Star Bar is Where ‘60s Mods, ‘70s Punks and ‘80s Rockers Come to Party

Star Bar, like the very best nightspots, fosters the promise of aspirational bonhomie.

(Henry Cromett)

639 SE Morrison St., 503-232-5533, star-bar-rocks.com. 4 pm-2:30 am daily. Happy hour 4-8 pm daily: $4 Tater Tot nachos, $3.50 craft beer, $6 burger with blue cheese.

Established: September 2010.

Though the rising tides of development have hunted venues and practice spaces to extinction, the big-budget reboot of Puddletown's lower east side hasn't endangered musicians' favorite watering holes. Star Bar is doing fine. Other bars might claim a special kinship with the devil's music, but Star Bar's crowds dress up for the show. Any given night, millennials dressed as '60s mods, '70s punks or '80s rockers fill booths and mingle around tables.

(Henry Cromett)

While the barroom decor hints the prevailing ethos in ways both cool (the New Wave-era Trouser Press pages glued to restroom walls) and endearingly High Fidelity (a Ramones-themed Blitzkreig Bop, $8, blends Kahlúa and espresso vodka with porter), the bar is perhaps best understood from outside its walls, amid the sidewalk-flooding overflow during the occasional rock show by bands who'd usually play to five times the capacity.
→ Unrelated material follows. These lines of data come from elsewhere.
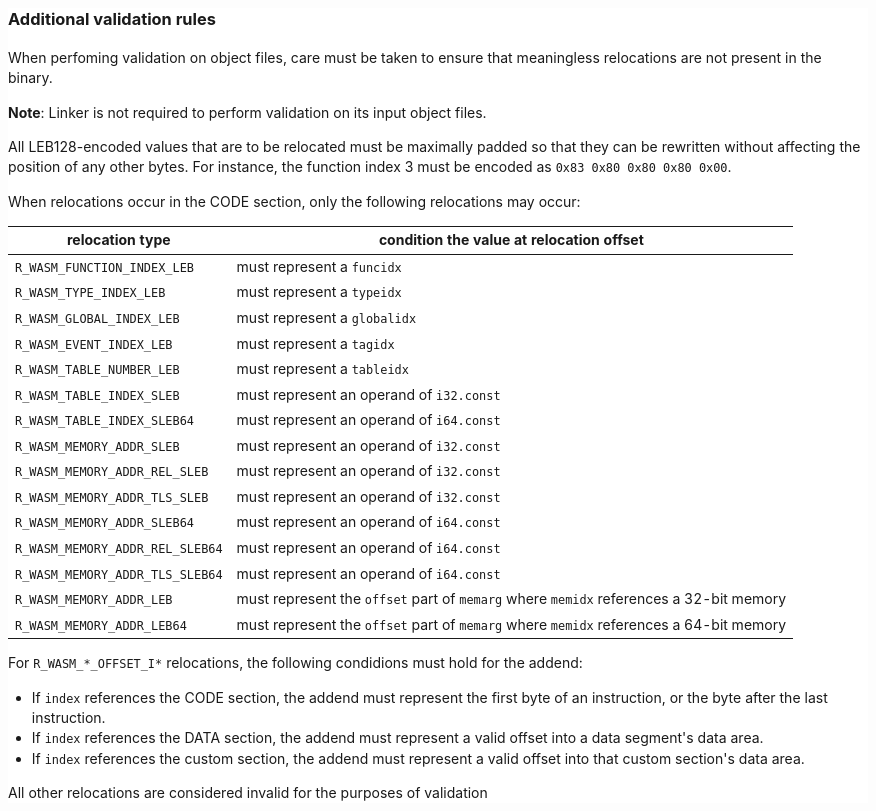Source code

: ### Additional validation rules

When perfoming validation on object files, care must be taken to ensure that
meaningless relocations are not present in the binary.

**Note**: Linker is not required to perform validation on its input object
files.

All LEB128-encoded values that are to be relocated must be maximally padded so
that they can be rewritten without affecting the position of any other bytes.
For instance, the function index 3 must be encoded as `0x83 0x80 0x80 0x80 0x00`.

When relocations occur in the CODE section, only the following relocations may
occur:

| relocation type                 | condition the value at relocation offset |
|---------------------------------|------------------------------------------|
| `R_WASM_FUNCTION_INDEX_LEB`     | must represent a `funcidx`               |
| `R_WASM_TYPE_INDEX_LEB`         | must represent a `typeidx`               |
| `R_WASM_GLOBAL_INDEX_LEB`       | must represent a `globalidx`             |
| `R_WASM_EVENT_INDEX_LEB`        | must represent a `tagidx`                |
| `R_WASM_TABLE_NUMBER_LEB`       | must represent a `tableidx`              |
| `R_WASM_TABLE_INDEX_SLEB`       | must represent an operand of `i32.const` |
| `R_WASM_TABLE_INDEX_SLEB64`     | must represent an operand of `i64.const` |
| `R_WASM_MEMORY_ADDR_SLEB`       | must represent an operand of `i32.const` |
| `R_WASM_MEMORY_ADDR_REL_SLEB`   | must represent an operand of `i32.const` |
| `R_WASM_MEMORY_ADDR_TLS_SLEB`   | must represent an operand of `i32.const` |
| `R_WASM_MEMORY_ADDR_SLEB64`     | must represent an operand of `i64.const` |
| `R_WASM_MEMORY_ADDR_REL_SLEB64` | must represent an operand of `i64.const` |
| `R_WASM_MEMORY_ADDR_TLS_SLEB64` | must represent an operand of `i64.const` |
| `R_WASM_MEMORY_ADDR_LEB`        | must represent the `offset` part of `memarg` where `memidx` references a 32-bit memory |
| `R_WASM_MEMORY_ADDR_LEB64`      | must represent the `offset` part of `memarg` where `memidx` references a 64-bit memory |

For `R_WASM_*_OFFSET_I*` relocations, the following condidions must hold for
the addend:

- If `index` references the CODE section, the addend must represent the first
  byte of an instruction, or the byte after the last instruction.
- If `index` references the DATA section, the addend must represent a valid
  offset into a data segment's data area.
- If `index` references the custom section, the addend must represent a valid
  offset into that custom section's data area.

All other relocations are considered invalid for the purposes of validation

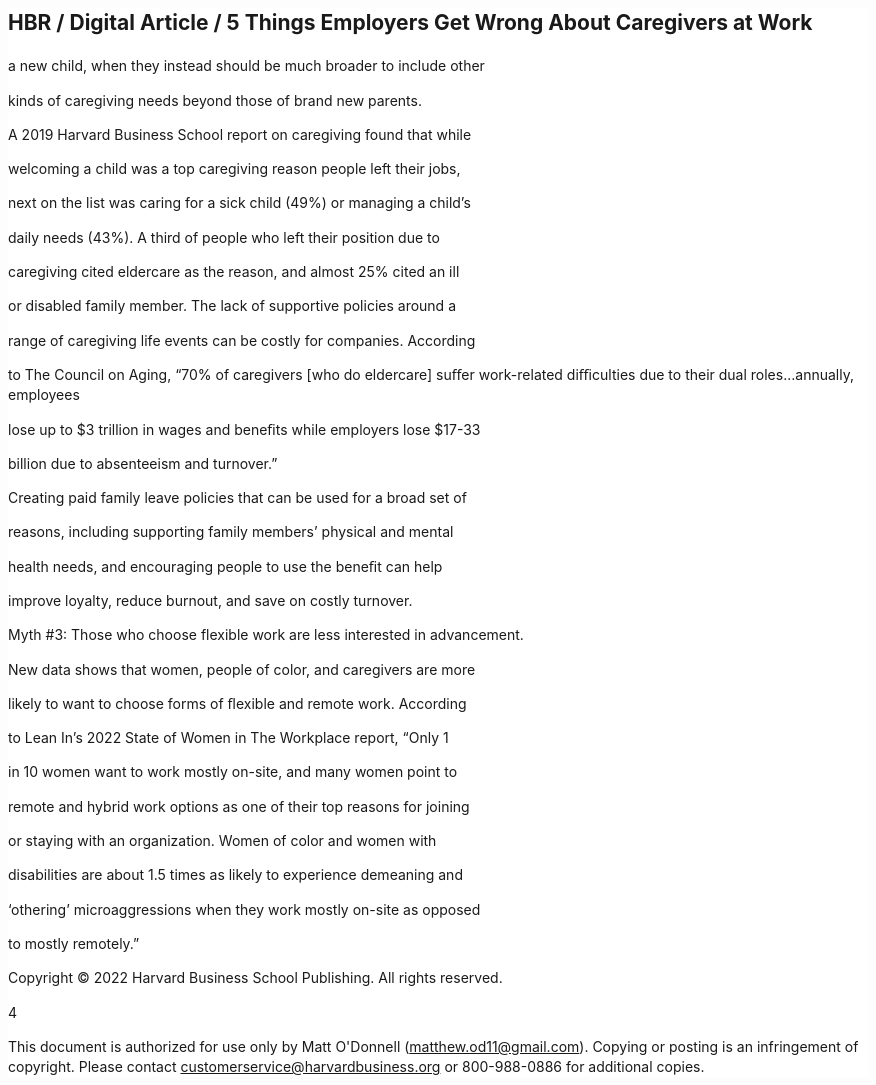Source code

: ## HBR / Digital Article / 5 Things Employers Get Wrong About Caregivers at Work

a new child, when they instead should be much broader to include other

kinds of caregiving needs beyond those of brand new parents.

A 2019 Harvard Business School report on caregiving found that while

welcoming a child was a top caregiving reason people left their jobs,

next on the list was caring for a sick child (49%) or managing a child’s

daily needs (43%). A third of people who left their position due to

caregiving cited eldercare as the reason, and almost 25% cited an ill

or disabled family member. The lack of supportive policies around a

range of caregiving life events can be costly for companies. According

to The Council on Aging, “70% of caregivers [who do eldercare] suﬀer work-related diﬃculties due to their dual roles…annually, employees

lose up to $3 trillion in wages and beneﬁts while employers lose $17-33

billion due to absenteeism and turnover.”

Creating paid family leave policies that can be used for a broad set of

reasons, including supporting family members’ physical and mental

health needs, and encouraging people to use the beneﬁt can help

improve loyalty, reduce burnout, and save on costly turnover.

Myth #3: Those who choose flexible work are less interested in advancement.

New data shows that women, people of color, and caregivers are more

likely to want to choose forms of ﬂexible and remote work. According

to Lean In’s 2022 State of Women in The Workplace report, “Only 1

in 10 women want to work mostly on-site, and many women point to

remote and hybrid work options as one of their top reasons for joining

or staying with an organization. Women of color and women with

disabilities are about 1.5 times as likely to experience demeaning and

‘othering’ microaggressions when they work mostly on-site as opposed

to mostly remotely.”

Copyright © 2022 Harvard Business School Publishing. All rights reserved.

4

This document is authorized for use only by Matt O'Donnell (matthew.od11@gmail.com). Copying or posting is an infringement of copyright. Please contact customerservice@harvardbusiness.org or 800-988-0886 for additional copies.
Star Bar, like the very best nightspots, fosters the promise of aspirational bonhomie—it is a safe space that feels dangerous, feeding the delusion it's an ongoing private party thrown only for you and your presumptive new friends. We are all of us drinking near the gutter, but some bars are looking at the stars.

Bar story: Though Star Bar's furnishings include a number of artifacts from bygone establishments—including a painting donated by the Matador—the most celebrated aspect of its decor came about independently. Since Star Bar opened doors about six months after nearby Velveteria skipped town, folks generally assumed the array of velvet paintings hung throughout the barroom held some connection to the dearly departed LoBu kitsch museum. In truth, owner Josh Davis acquired his first batch of paintings (26 for $2 each) four years earlier from a downsizing friend. Davis' collection has since tripled in size and includes works from several different artists and eras—his oldest, the red velvet nude, dating back 60 years.